[My first response was direct to Ross. This has been paraphrased slightly
to make it useful (hopefully) to NANOG...]
Please don't get me wrong, I applaud your efforts, because you're right -
email is huge, and most customers don't have a reasonable expectation of
the service to be expected in terms of mail delivery between providers.
("What do you mean its not there yet! I sent it 10 minutes ago!")

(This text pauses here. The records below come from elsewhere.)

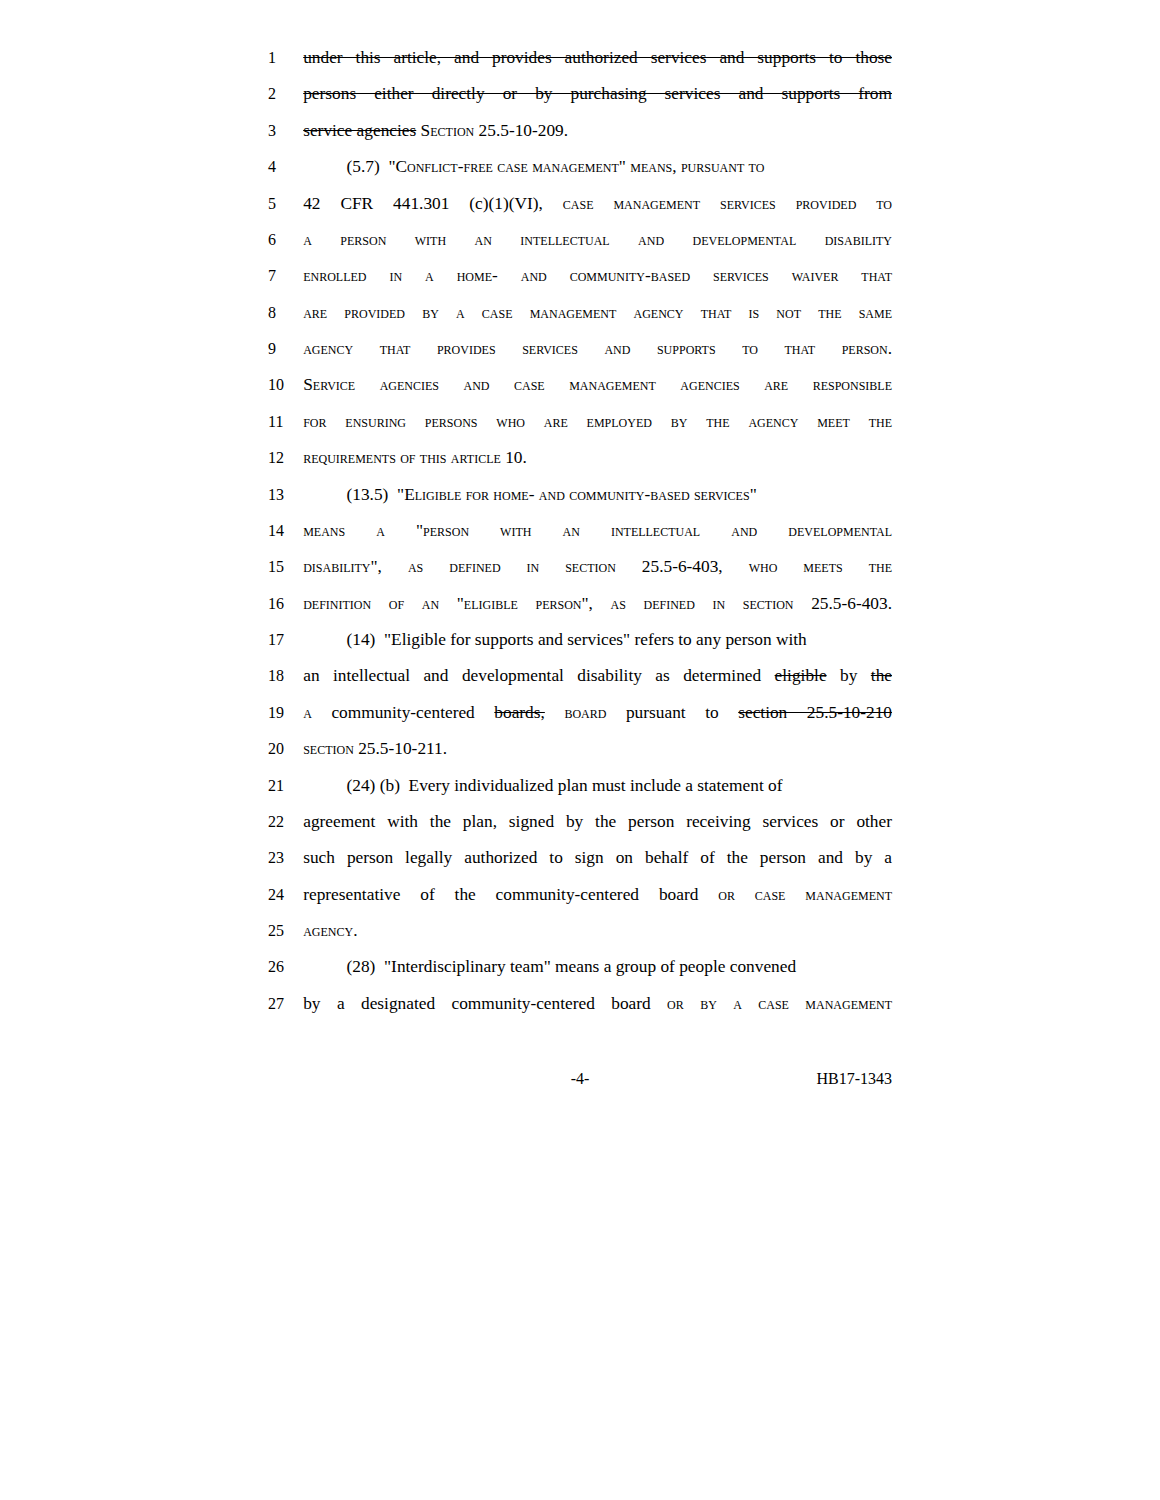1 under this article, and provides authorized services and supports to those
2 persons either directly or by purchasing services and supports from
3 service agencies Section 25.5-10-209.
4(5.7) "Conflict-free case management" means, pursuant to
542 CFR 441.301 (c)(1)(VI), case management services provided to
6 a person with an intellectual and developmental disability
7 enrolled in a home- and community-based services waiver that
8 are provided by a case management agency that is not the same
9 agency that provides services and supports to that person.
10 Service agencies and case management agencies are responsible
11 for ensuring persons who are employed by the agency meet the
12 requirements of this article 10.
13(13.5) "Eligible for home- and community-based services"
14 means a "person with an intellectual and developmental
15 disability", as defined in section 25.5-6-403, who meets the
16 definition of an "eligible person", as defined in section 25.5-6-403.
17(14) "Eligible for supports and services" refers to any person with
18 an intellectual and developmental disability as determined eligible by the
19 a community-centered boards, board pursuant to section 25.5-10-210
20 section 25.5-10-211.
21(24) (b) Every individualized plan must include a statement of
22 agreement with the plan, signed by the person receiving services or other
23 such person legally authorized to sign on behalf of the person and by a
24 representative of the community-centered board or case management
25 agency.
26(28) "Interdisciplinary team" means a group of people convened
27 by a designated community-centered board or by a case management
-4- HB17-1343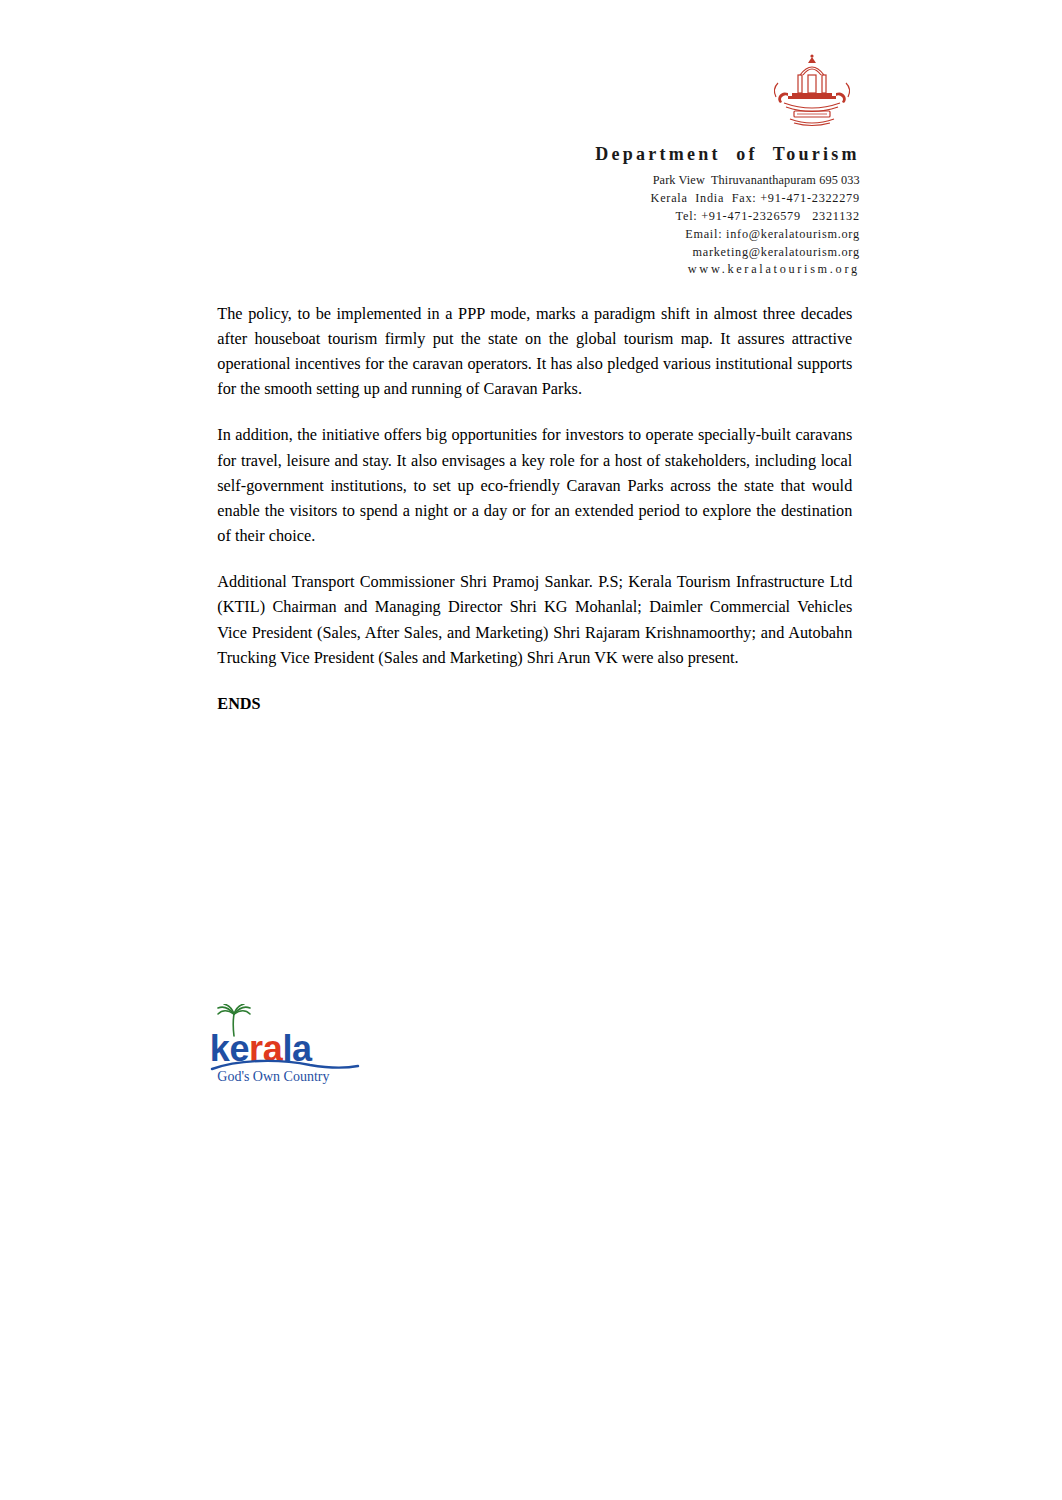Department of Tourism
Park View Thiruvananthapuram 695 033 Kerala India Fax: +91-471-2322279 Tel: +91-471-2326579 2321132 Email: info@keralatourism.org marketing@keralatourism.org www.keralatourism.org
The policy, to be implemented in a PPP mode, marks a paradigm shift in almost three decades after houseboat tourism firmly put the state on the global tourism map. It assures attractive operational incentives for the caravan operators. It has also pledged various institutional supports for the smooth setting up and running of Caravan Parks.
In addition, the initiative offers big opportunities for investors to operate specially-built caravans for travel, leisure and stay. It also envisages a key role for a host of stakeholders, including local self-government institutions, to set up eco-friendly Caravan Parks across the state that would enable the visitors to spend a night or a day or for an extended period to explore the destination of their choice.
Additional Transport Commissioner Shri Pramoj Sankar. P.S; Kerala Tourism Infrastructure Ltd (KTIL) Chairman and Managing Director Shri KG Mohanlal; Daimler Commercial Vehicles Vice President (Sales, After Sales, and Marketing) Shri Rajaram Krishnamoorthy; and Autobahn Trucking Vice President (Sales and Marketing) Shri Arun VK were also present.
ENDS
kerala
God's Own Country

My point is that by posting on NANOG saying 'give me an account please'
for the purpose of keeping *your* customers happy strikes me as, well,
interesting. You have the resources to monitor your own mail systems by
watching your outbound mail queue. Every daemon I know of has ways of
monitoring the outbound queue, and verifying that you're definately
offloading mail to advertised MX's. I noticed an example for Sendmail was
quoted on the list a short while ago.
This is stuff you can influence - its your systems. Thats where i'd
expect you to concentrate your efforts.
By extension of this, it's not unreasonable for this information to
perhaps be scripted and monitored via a web interface - nagios? - and
made available to your upper echilon support staff. Hell at one of the
ISPs I worked for - as a Tier 1 and 2 support tech - I had shell access
to one of the unix boxes and a commandline script which would tell me how
much mail was in the queue. If this remained low, I could verify there
wasnt a problem. If it spiked, then I escalated a query to the NOC to
find out what the story was.
At the ISP I work for currently we dont even have that sort of
information. If mail gets delayed we troubleshoot *without* that
information. We're an ISP with 500,000 customers and have a team of ~15
technical specialists whos expertise closes on that of a junior NOC
engineer. They successfully deal with all manner of technical queries
and they can call the NOC directly to find out if theres anything odd
going on server-side. They also clearly explain to any Tier 1's (and any
customers) they speak to that email is not a guarunteed service, and is
delayed from time to time, and theres nothing we can do except make sure
that *our systems* are working as well as possible.
Who's to say that your monitoring wont be thrown off by problems at
$third_party ? Parsing headers is a good way to identify total delivery
times, but anything beyond your own MX's is outside of your control
anyway, so outside of casual interest I see little value in actually
knowing exactly whats broken at AOL and Gmail, etc. (Isnt this AOL and
Gmails problem, not yours?)
Get queue monitoring. Script it to make the details available via the Web
to your senior tech support staff. And remind your support guys that
email is not guarunteed, and you'll do your level best to keep things
running smoothly, but that once the mail leaves the network its outside
of your control.
So once you've verified that it has infact left your network, your job is
(Disclaimer: Comments are mine and mine alone, and do not represent my
employer or any previous employer for that matter.)
Let me see if I can explain your entire email.
Ensuring that email flows freely between our mail complex and other top
mail provider complexes is a support issue correct. Actually setting up
the system to monitor and to ensure the support people get the data
they need is operations/engineering.
We like automating a lot of our procedures as our mail complex isn't
staffed 24/7. Right now we have a script that monitors incoming mail
sent from probes across the us. It monitors how long it takes the email
to first hit the IronPort's, then how long it takes to hit the
Brightmail, then how long it takes to hit the MTA's. Our script uses
pop3 to grab the email and parse the headers we send from the probes
(or in this case from the complex to the pop accounts). Yes I do
realize some are webmail (AOL, MSN, Gmail), but even a lot of the
webmail providers do have pop3 servers.
Our intent here is not not only verify that the email got there but
that it got there in a reasonable time (lets face it email is becoming
a more imporant part of life/business today).
As fair as teaching the support guys to go look at the mail queue,
would you honestly want them to be doing that? We have over 65 mail
machines and should I trust them with checking them every 10 min? Since
we are not staffed 24/7 what happeneds if we have all gone home? The
way we have it setup if the mail never reaches the complex tier-1 gets
a page, 15 minutes later if the problem still isn't solved tier-2 gets
a page. I believe automating the system rather then trutsing a staff
member to check it and to pray that it dosen't break during the night
is a much better way of doing it.